### Raw data
============================================================

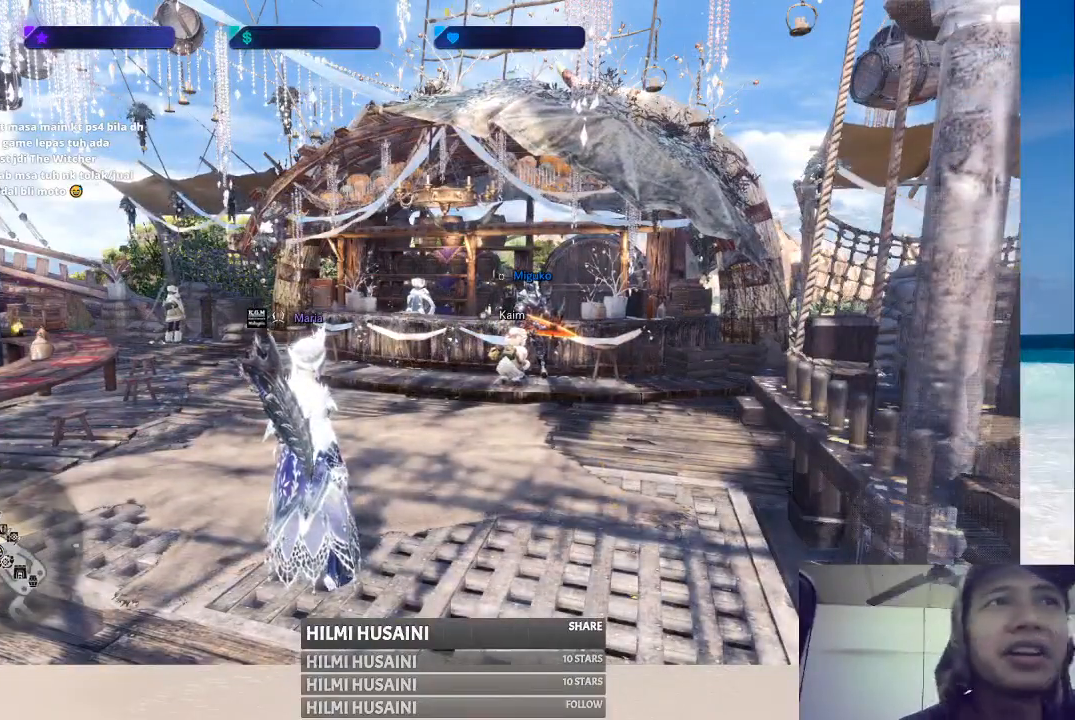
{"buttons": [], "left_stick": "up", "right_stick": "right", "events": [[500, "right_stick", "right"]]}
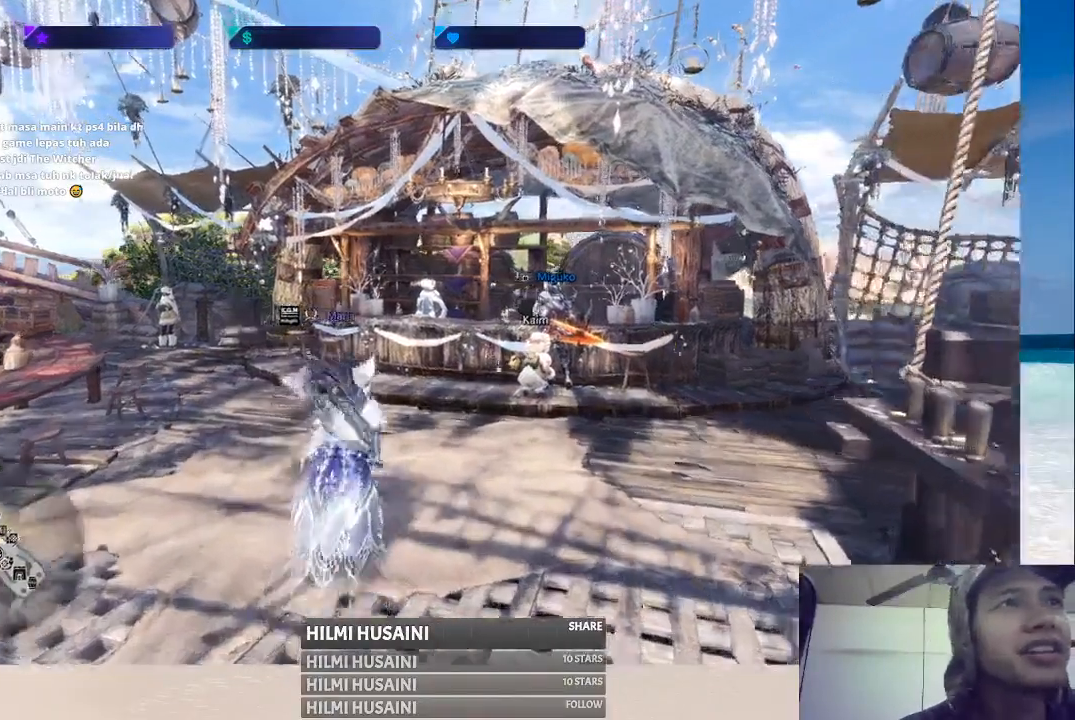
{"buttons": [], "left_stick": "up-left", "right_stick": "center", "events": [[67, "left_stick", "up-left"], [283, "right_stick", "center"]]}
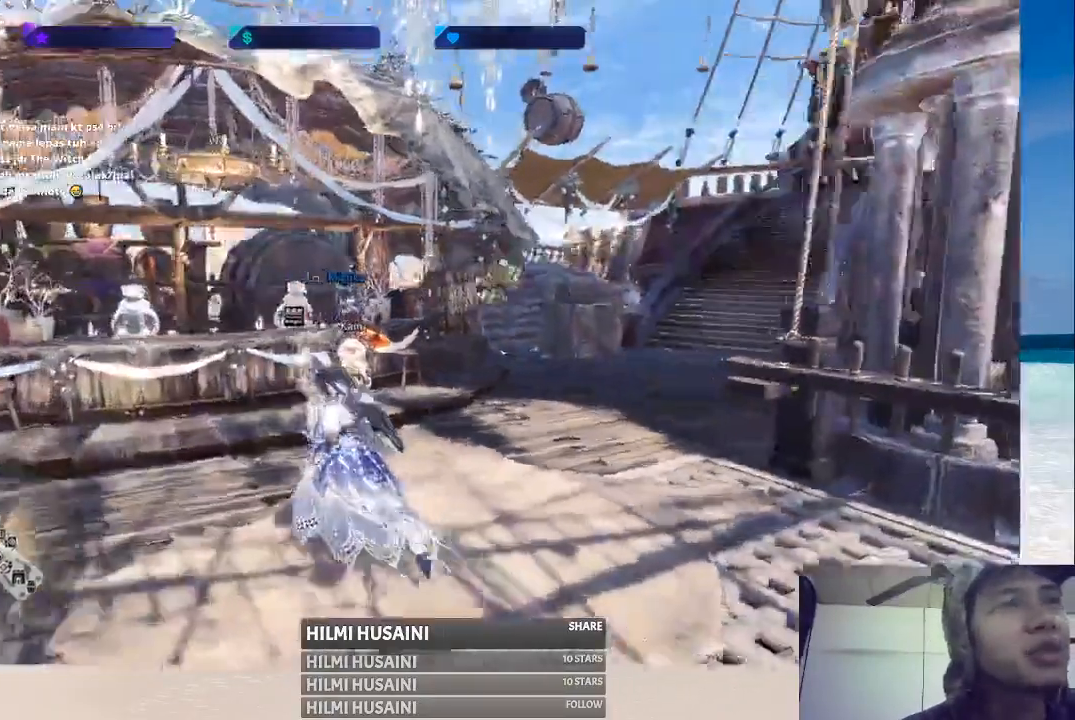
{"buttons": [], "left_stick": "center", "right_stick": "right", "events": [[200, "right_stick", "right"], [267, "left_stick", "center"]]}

============================================================

### Exercise objective
Quote the full listing above word for word; exclude every picture from the copy.

### Worked solution
{"buttons": [], "left_stick": "up", "right_stick": "right", "events": [[500, "right_stick", "right"]]}
{"buttons": [], "left_stick": "up-left", "right_stick": "center", "events": [[67, "left_stick", "up-left"], [283, "right_stick", "center"]]}
{"buttons": [], "left_stick": "center", "right_stick": "right", "events": [[200, "right_stick", "right"], [267, "left_stick", "center"]]}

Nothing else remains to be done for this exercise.